___ SUPPLIED DATA

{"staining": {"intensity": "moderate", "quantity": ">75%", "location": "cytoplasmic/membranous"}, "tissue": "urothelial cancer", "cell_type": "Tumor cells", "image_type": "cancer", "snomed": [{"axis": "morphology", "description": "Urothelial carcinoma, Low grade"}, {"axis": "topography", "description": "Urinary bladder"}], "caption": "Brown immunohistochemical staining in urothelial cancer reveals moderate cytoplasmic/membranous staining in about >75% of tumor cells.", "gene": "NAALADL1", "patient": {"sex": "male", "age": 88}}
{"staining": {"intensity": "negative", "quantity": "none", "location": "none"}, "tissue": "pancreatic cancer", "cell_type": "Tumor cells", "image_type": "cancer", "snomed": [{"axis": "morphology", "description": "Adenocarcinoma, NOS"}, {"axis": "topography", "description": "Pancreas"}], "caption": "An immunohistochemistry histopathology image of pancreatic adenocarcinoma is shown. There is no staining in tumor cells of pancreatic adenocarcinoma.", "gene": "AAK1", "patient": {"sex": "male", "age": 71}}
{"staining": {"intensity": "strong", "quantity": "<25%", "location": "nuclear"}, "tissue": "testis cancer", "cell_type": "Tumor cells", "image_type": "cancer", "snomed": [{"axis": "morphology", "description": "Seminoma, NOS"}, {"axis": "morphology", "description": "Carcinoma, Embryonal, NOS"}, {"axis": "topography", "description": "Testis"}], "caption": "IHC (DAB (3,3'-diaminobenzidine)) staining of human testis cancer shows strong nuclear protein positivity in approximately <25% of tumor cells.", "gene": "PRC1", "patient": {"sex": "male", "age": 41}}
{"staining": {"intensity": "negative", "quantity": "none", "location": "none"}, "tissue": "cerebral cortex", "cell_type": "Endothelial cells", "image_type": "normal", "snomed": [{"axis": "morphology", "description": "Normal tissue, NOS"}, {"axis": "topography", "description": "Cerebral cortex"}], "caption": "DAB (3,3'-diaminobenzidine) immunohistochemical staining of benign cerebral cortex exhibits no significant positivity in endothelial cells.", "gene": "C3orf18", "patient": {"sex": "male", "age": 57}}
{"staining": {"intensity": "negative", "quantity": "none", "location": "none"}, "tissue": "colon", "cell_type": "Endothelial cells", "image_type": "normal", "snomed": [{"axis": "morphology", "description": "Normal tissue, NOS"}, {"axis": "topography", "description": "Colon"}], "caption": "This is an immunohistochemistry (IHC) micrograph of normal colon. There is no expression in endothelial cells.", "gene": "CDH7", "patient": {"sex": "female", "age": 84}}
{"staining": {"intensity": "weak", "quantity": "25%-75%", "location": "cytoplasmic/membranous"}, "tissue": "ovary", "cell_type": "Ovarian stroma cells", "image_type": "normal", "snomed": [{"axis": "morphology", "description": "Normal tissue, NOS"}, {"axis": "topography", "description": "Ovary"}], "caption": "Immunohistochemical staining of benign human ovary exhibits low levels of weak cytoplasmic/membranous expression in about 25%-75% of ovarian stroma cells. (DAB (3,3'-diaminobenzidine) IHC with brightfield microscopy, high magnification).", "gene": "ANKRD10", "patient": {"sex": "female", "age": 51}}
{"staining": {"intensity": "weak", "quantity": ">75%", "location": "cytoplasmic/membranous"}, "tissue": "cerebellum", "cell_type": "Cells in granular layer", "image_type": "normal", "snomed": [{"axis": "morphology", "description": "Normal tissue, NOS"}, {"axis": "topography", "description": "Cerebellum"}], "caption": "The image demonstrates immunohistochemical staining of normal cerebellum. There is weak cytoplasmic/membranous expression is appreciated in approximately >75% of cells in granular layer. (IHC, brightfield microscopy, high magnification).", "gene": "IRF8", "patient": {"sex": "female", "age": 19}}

______

- _WORK INSTRUCTION_: Repeat verbatim the opening run of entries, ending with the line that contains "(DAB (3,3'-diaminobenzidine)) staining".

- _OUTPUT BELOW_:
{"staining": {"intensity": "moderate", "quantity": ">75%", "location": "cytoplasmic/membranous"}, "tissue": "urothelial cancer", "cell_type": "Tumor cells", "image_type": "cancer", "snomed": [{"axis": "morphology", "description": "Urothelial carcinoma, Low grade"}, {"axis": "topography", "description": "Urinary bladder"}], "caption": "Brown immunohistochemical staining in urothelial cancer reveals moderate cytoplasmic/membranous staining in about >75% of tumor cells.", "gene": "NAALADL1", "patient": {"sex": "male", "age": 88}}
{"staining": {"intensity": "negative", "quantity": "none", "location": "none"}, "tissue": "pancreatic cancer", "cell_type": "Tumor cells", "image_type": "cancer", "snomed": [{"axis": "morphology", "description": "Adenocarcinoma, NOS"}, {"axis": "topography", "description": "Pancreas"}], "caption": "An immunohistochemistry histopathology image of pancreatic adenocarcinoma is shown. There is no staining in tumor cells of pancreatic adenocarcinoma.", "gene": "AAK1", "patient": {"sex": "male", "age": 71}}
{"staining": {"intensity": "strong", "quantity": "<25%", "location": "nuclear"}, "tissue": "testis cancer", "cell_type": "Tumor cells", "image_type": "cancer", "snomed": [{"axis": "morphology", "description": "Seminoma, NOS"}, {"axis": "morphology", "description": "Carcinoma, Embryonal, NOS"}, {"axis": "topography", "description": "Testis"}], "caption": "IHC (DAB (3,3'-diaminobenzidine)) staining of human testis cancer shows strong nuclear protein positivity in approximately <25% of tumor cells.", "gene": "PRC1", "patient": {"sex": "male", "age": 41}}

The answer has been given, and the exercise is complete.